When He came into us, the meaning of the earth, of man, of the incarnation, of the crucifixion, and of the resurrection all became our portion. Where is Christ today? He is universal. He is both God and man. He is in the heavens and on the earth. We are one with Him. At one time we were ordinary people, insignificant sinners. But now there is something wonderful about us. It is hard for us to explain to others what we are, who we are, and even where we are! The Son revealed in us has brought us into the meaning of the earth, of man, and of the incarnated, crucified, and resurrected Lord.
“It is God who operates in you both the willing and the working for His good pleasure” (Phil. 2:13). Our life, the Christian life and the church life, is according to God’s good pleasure. The Christian life is a happy life. Many times the New Testament exhorts us to be happy. “Rejoice in the Lord always; again I will say, rejoice” (4:4). We should be rejoicing day after day, not in ourselves but in the Lord. We are a people “singing and psalming with [our] heart to the Lord, giving thanks at all times for all things in the name of our Lord Jesus Christ to our God and Father (Eph. 5:19-20). Rather than having Thanksgiving Day once a year, we daily give thanks to God for everything, singing hymns to Him and even stirring up others by our sense of excitement.
We Christians should be an emotional people. When we are with others, they should sense something exciting about us. In those years at Elden hall in Los Angeles, our neighbors called us the “hallelujah people.” We were excited enough to be singing and praising the Lord even while we walked on the streets.

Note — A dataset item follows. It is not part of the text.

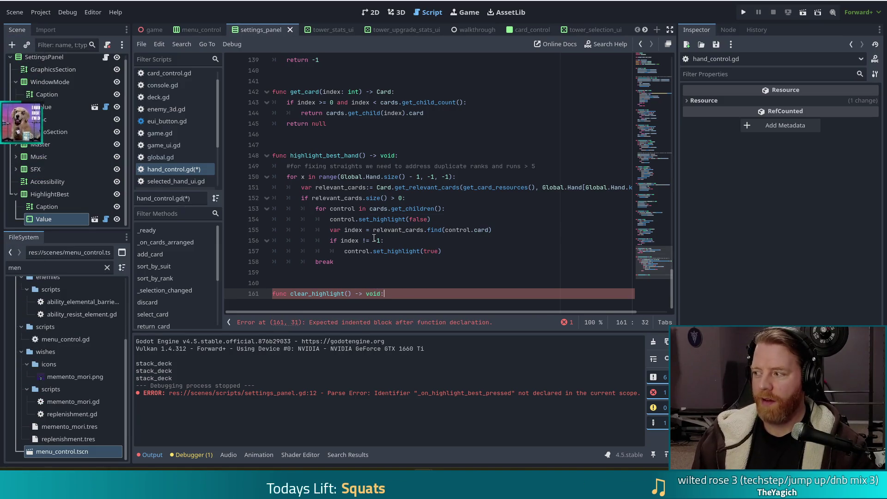
pyautogui.press('Return')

What makes us so happy? It is because we have the very God working within us both the willing and the working for His good pleasure. How do we know that we are living a life according to God’s good pleasure? It is because of our sense of happiness. When we are happy, we are registering God’s happiness within us. Our inward joy is an indication that we are living and walking according to His good pleasure.
The day will come when we will all be glorified. We will be with Christ on the Mount of Transfiguration. In that day God will be beside Himself with excitement and will call Satan’s attention to us: “Satan, look at My children! My children are glorified!” Surely this thought is hinted at in Romans 8: “The sufferings of this present time are not worthy to be compared with the coming glory to be revealed upon us. For the anxious watching of the creation eagerly awaits the revelation of the sons of God...The creation itself will also be freed from the slavery of corruption into the freedom of the glory of the children of God. For we know that the whole creation groans together and travails in pain together until now. And not only so, but we ourselves also, who have the firstfruits of the Spirit, even we ourselves groan in ourselves, eagerly awaiting sonship, the redemption of our body” (vv. 18-19, 21-23).
The recovery is for God to regain His good pleasure. Surely today’s Christianity is no source of joy to Him. We must be a people among whom God may have His good pleasure. It was for this that the earth was created. It was for this that man was created. It was for this that God became incarnated. It was for this that Jesus was crucified and resurrected. This was also the very purpose of our new birth.
We are now living and walking according to the pleasure of God. That pleasure will reach its climax on the day that we are glorified.